Bluefish are a familiar and popular favorite of saltwater anglers all along the Atlantic coast. In fact, more bluefish are generally harvested by recreational anglers each year than are harvested by commercial fishermen. Bluefish are voracious feeders that travel in large groups or schools. The feeding frenzy of a school of bluefish is a phenomenon that has no parallel in the marine world.

Juvenile or young bluefish that are only 4-6 months old are commonly called "snappers". Snappers often provide a great shoreside fishing experience for kids in the late summer months. Snappers are great for pan frying. These young bluefish have milder tasting and lighter colored fillets than their older and larger relatives.

"Cocktail Blues" are intermediate size bluefish, generally 2 to 3 years old, weighing up to 3 pounds and averaging 18 to 21 inches long. 'Cocktail Blues are the perfect combination of size and weight. Fillets are a good size for an adult meal and have a milder and sweeter taste than larger bluefish which have a darker color and stronger flavor. Cocktail Blues that are grilled, broiled or baked with mild seasonings or a marinade will turn those fish eaters whose only prior experience with bluefish has been with an 8 to 10 pounder into new "bluefish believers".

Larger bluefish from 6 to 10 pounds are a good size for baking whole with a pungent herb stuffing. Larger fillets are also great for baking and broiling in spicy tomato and herb based sauces. Anglers should be aware that large bluefish, have been shown to accumulate higher levels of chemical contaminants like PCBs. Current New York State Department of Health Sportfish consumption advisories recommend that bluefish consumption be limited to one meal (one-half pound) per week. Studies have shown that contaminants are stored in the fatty portions of the fish and levels can be reduced by removing the skin and the darker fatty layer under the skin and the strip of darker meat that runs along the center of the fillet.

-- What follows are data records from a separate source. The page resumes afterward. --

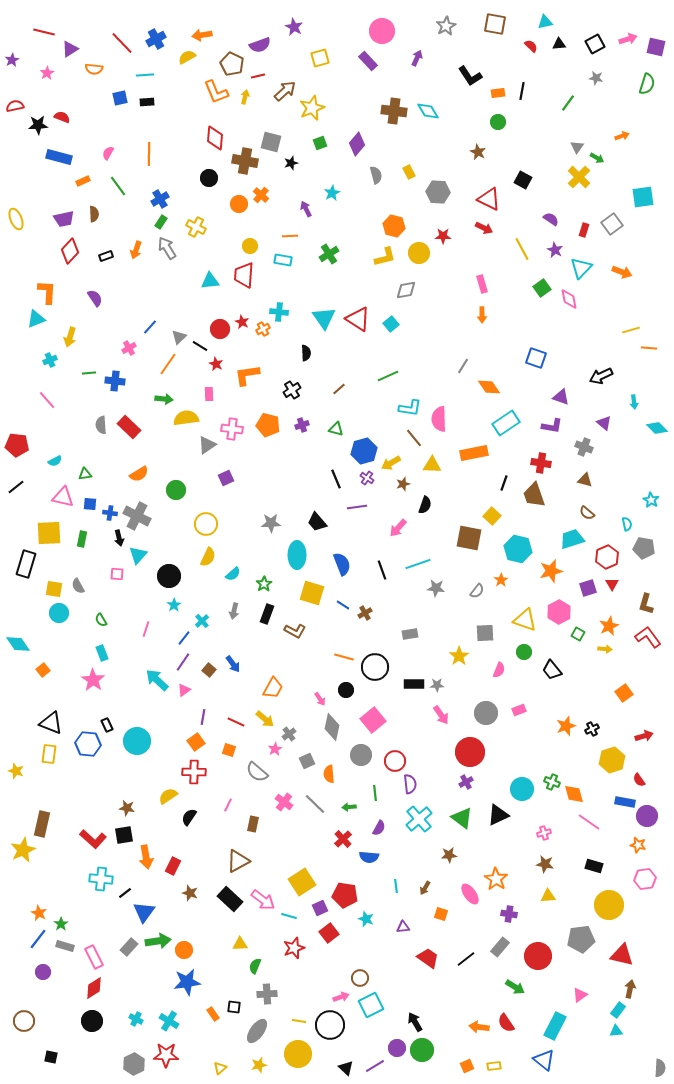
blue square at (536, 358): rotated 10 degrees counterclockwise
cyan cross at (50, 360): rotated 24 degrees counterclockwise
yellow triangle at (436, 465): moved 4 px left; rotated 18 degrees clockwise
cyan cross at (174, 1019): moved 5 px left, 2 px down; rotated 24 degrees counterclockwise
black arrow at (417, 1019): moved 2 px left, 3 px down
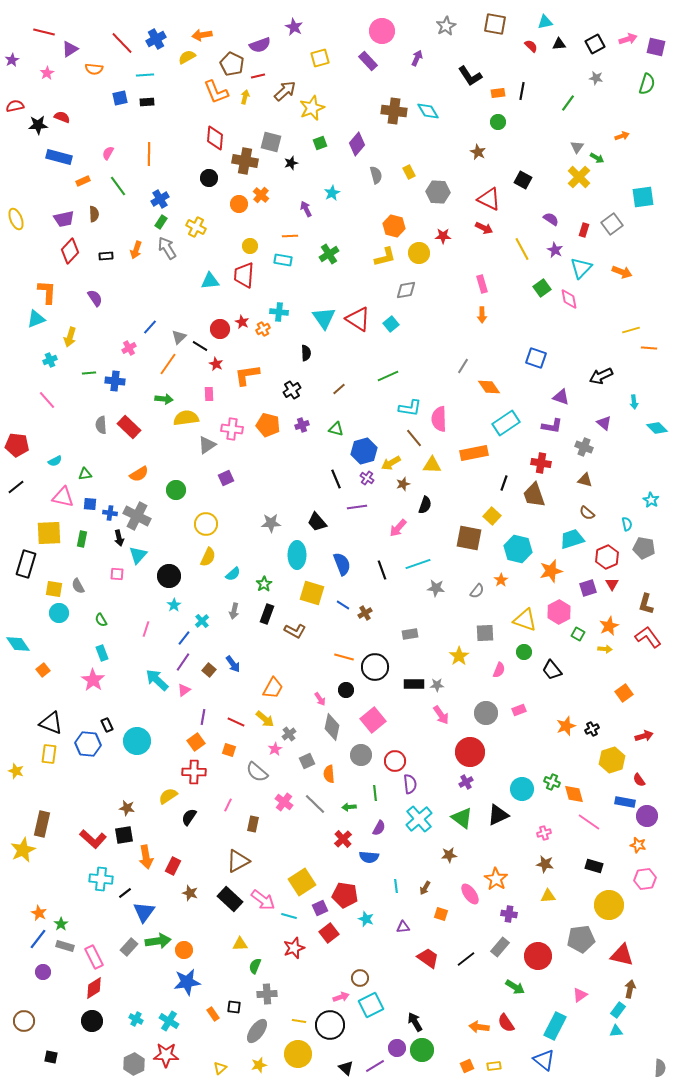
black rectangle at (106, 256): rotated 16 degrees clockwise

Because of its higher fat content, bluefish should be handled with care to maintain quality. Bluefish should be thoroughly iced as soon as possible after they are caught and kept cold until they are eaten. Bluefish should be kept in the coldest part of the refrigerator or covered with ice in the refrigerator until they are prepared.

Bluefish are versatile and can be prepared in a variety of ways including pan frying, baking, broiling, and grilling. Because of their higher fat content additional oil or fat is generally not needed. Most recipes contain neutralizing acids in the form of cirtus fruits such as lemon or lime, vegetables like tomatoes or onions, and pungent herbs like rosemary and thyme.